The command line is the same as normal perf, just in the ‘-e’ line you can also use Intel events. ocperf list outputs all the additional events.
# perf list | wc -l 544 # ocperf.py list | wc -l 1244
(the actual numbers will vary based on system setup and CPU)
As you can see ocperf adds a large number of additional events. I’m not describing all these events, but the ocperf event list includes a brief description. They can be used to analyze a wide variety of performance conditions
To use them just use a normal perf command line with ocperf
Count global remote node accesses
# ocperf.py stat -e offcore_response.demand_data.remote_dram_1 -a sleep 5
Sample conditional branches
# ocperf.py record -e br_inst_exec.cond my-program # ocperf.py report --stdio
Translate an event into the raw format to use directly with perf
# ocperf.py --print stat -e DTLB_MISSES.LARGE_WALK_COMPLETED perf -e r8049
The r8049 code can be used directly with perf or other tools that accept raw events.
ocperf translates the events and calls perf with the translated events. It also tries to translate them back in the output. This only works for “–stdio” output. When you are using the interactive browser (or the gtk UI) you will see the raw translated events in the output.
Another ocperf feature is to set the recommended Intel sampling period for an event (with -c default). By default perf uses an adaptive sampling period, that may use a lot of additional CPU time and is less predictible.

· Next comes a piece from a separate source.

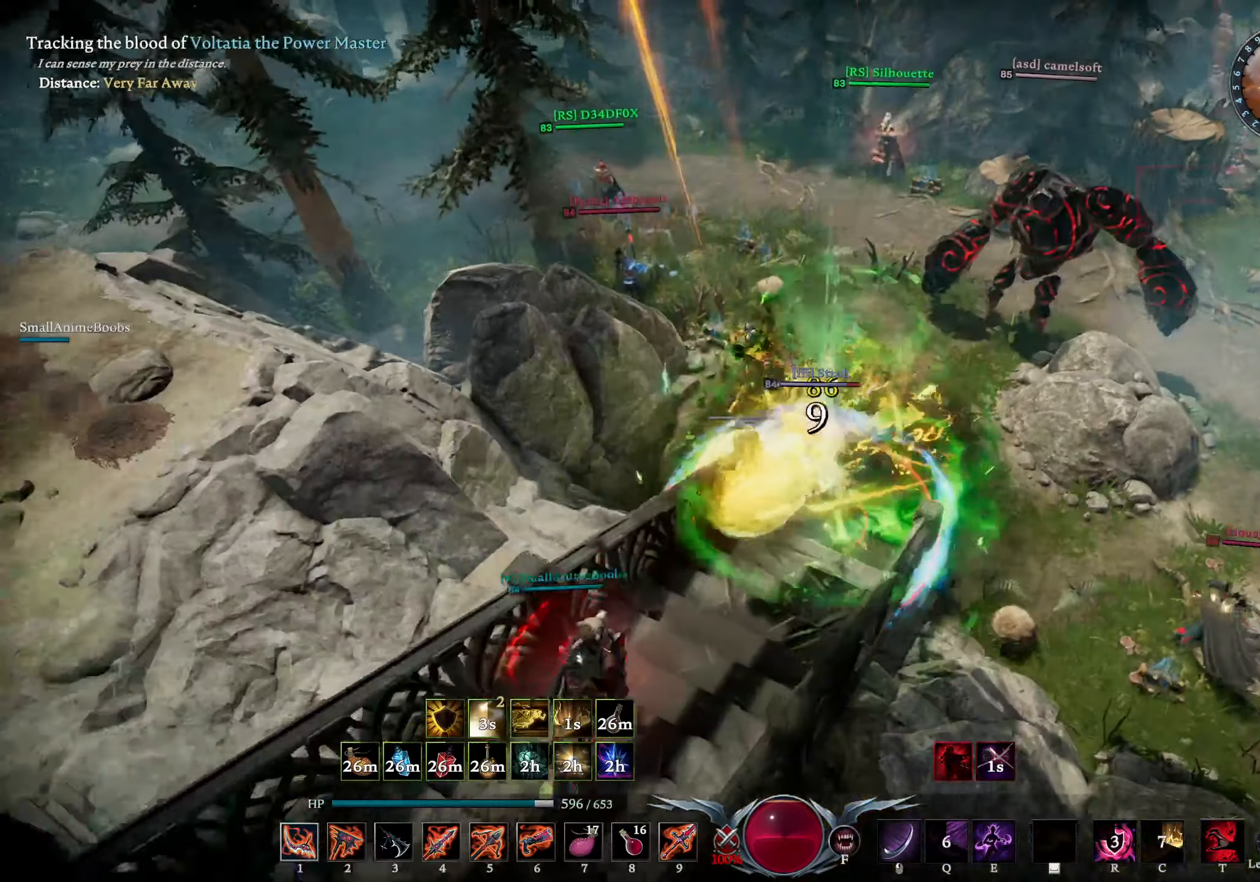
{"buttons": [], "left_stick": "down", "right_stick": "center", "events": [[50, "CIRCLE", "up"], [83, "right_stick", "center"], [200, "right_stick", "down-right"], [316, "right_stick", "center"], [400, "DPAD_UP", "down"], [450, "DPAD_UP", "up"]]}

This is only supported on some CPUs.
To set additional perf flags you can use the usual :XXX syntax
Count all the division operations in the kernel
# ocperf.py stat -e arith.div:k
ocperf currently only supports the old-style perf attribute syntax (with :xxx), not “cpu//”. This may change in future versions
Originally ocperf was just to handle “offcore events” (that is what the oc in the name stands for), but these days it is useful for far more.
First I should mention that oprofile recently added an “operf” tool. ocperf is not related to that tool and the name predates it.
Modern CPU cores are very fast at computation, and often spend large parts of their time waiting for something else (memory, IO, other cores) As you can imagine, profiling for that can be fairly important. Since Nehalem, Intel Core CPUs, have special offcore events to distinguish all the different “offcore” cases: L3 hit, memory hit, remote cache hit/miss etc. There are so many cases that the normal unit mask of a PMU event does not have enough bits to describe them, so separate registers are used instead. Originally perf didn’t know how to program these additional registers, so couldn’t profile offcore events.
ocperf was a workaround to program these registers directly from user space. This is fixed in recent perf versions (using the offcore_rsp attribute) and not needed anymore. But ocperf is still quite useful as it can directly generate all the needed masks from a predefined table. perf has some builtin offcoure events, but the set supplied by ocperf is larger and better documented.
And of course it still supports older kernels too, if you are not running the latest and greatest.
These days — in addition to translating events from the Intel events table — it also provides some additional workarounds, for example an offcore problem on Xeon E5 2600 series
I will write about more pmu-tools features in future posts.